##### Stored data

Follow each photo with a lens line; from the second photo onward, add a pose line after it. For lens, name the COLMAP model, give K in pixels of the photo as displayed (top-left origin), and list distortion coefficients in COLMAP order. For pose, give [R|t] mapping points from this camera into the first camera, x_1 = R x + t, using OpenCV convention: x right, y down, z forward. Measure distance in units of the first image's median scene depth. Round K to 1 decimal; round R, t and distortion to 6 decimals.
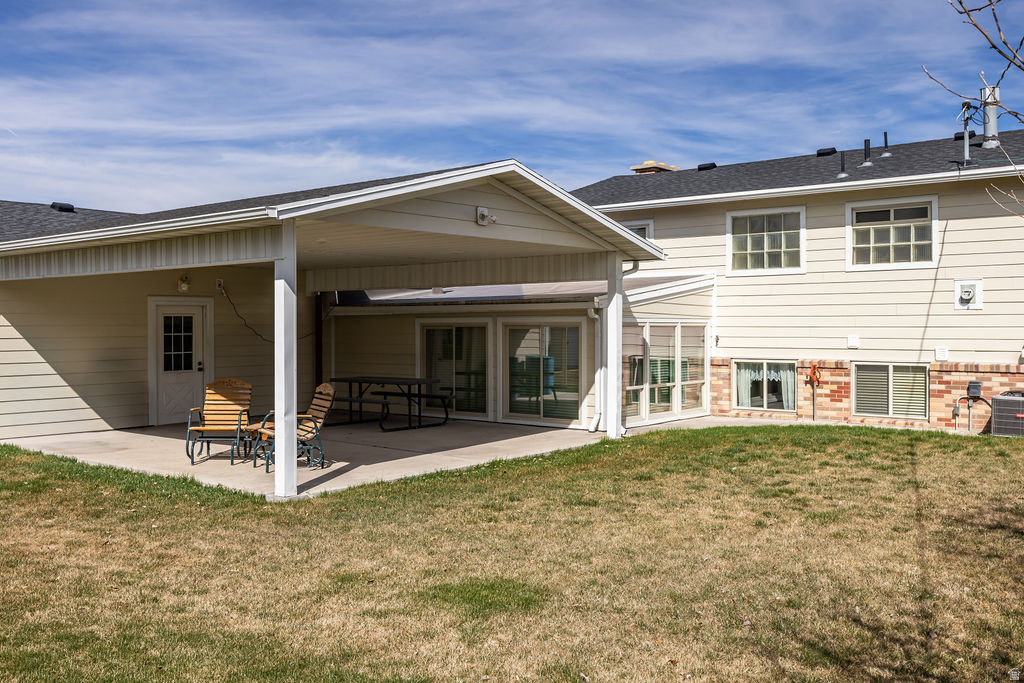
lens RADIAL K [[1045.0, 0, 520.7], [0, 1045.0, 335.7], [0, 0, 1]] dist [0.006361, 0.000000]
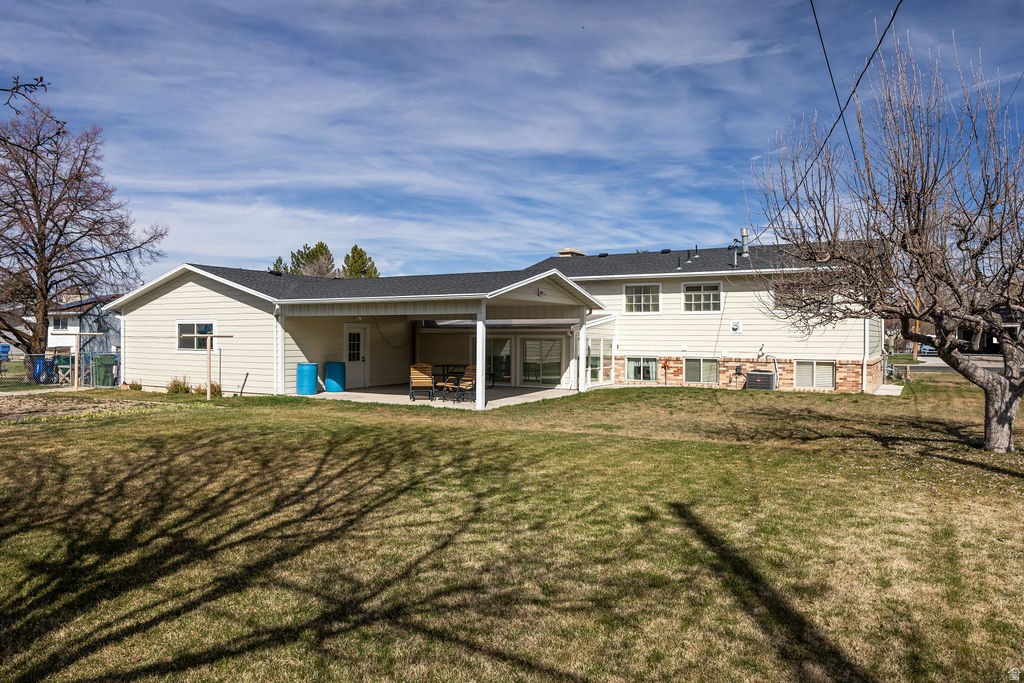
lens RADIAL K [[743.2, 0, 502.5], [0, 743.2, 336.5], [0, 0, 1]] dist [-0.104421, 0.001550]
pose [[0.990351, 0.006848, 0.138410, -0.246296], [-0.006262, 0.999970, -0.004666, -0.007451], [-0.138438, 0.003754, 0.990364, -0.416904]]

##########

* **Task item**
Change every "photo" in the material to "image" and give the material back with nothing else altered. Leave the pictures out.

* **Exercise response**
Follow each image with a lens line; from the second image onward, add a pose line after it. For lens, name the COLMAP model, give K in pixels of the image as displayed (top-left origin), and list distortion coefficients in COLMAP order. For pose, give [R|t] mapping points from this camera into the first camera, x_1 = R x + t, using OpenCV convention: x right, y down, z forward. Measure distance in units of the first image's median scene depth. Round K to 1 decimal; round R, t and distortion to 6 decimals.
lens RADIAL K [[1045.0, 0, 520.7], [0, 1045.0, 335.7], [0, 0, 1]] dist [0.006361, 0.000000]
lens RADIAL K [[743.2, 0, 502.5], [0, 743.2, 336.5], [0, 0, 1]] dist [-0.104421, 0.001550]
pose [[0.990351, 0.006848, 0.138410, -0.246296], [-0.006262, 0.999970, -0.004666, -0.007451], [-0.138438, 0.003754, 0.990364, -0.416904]]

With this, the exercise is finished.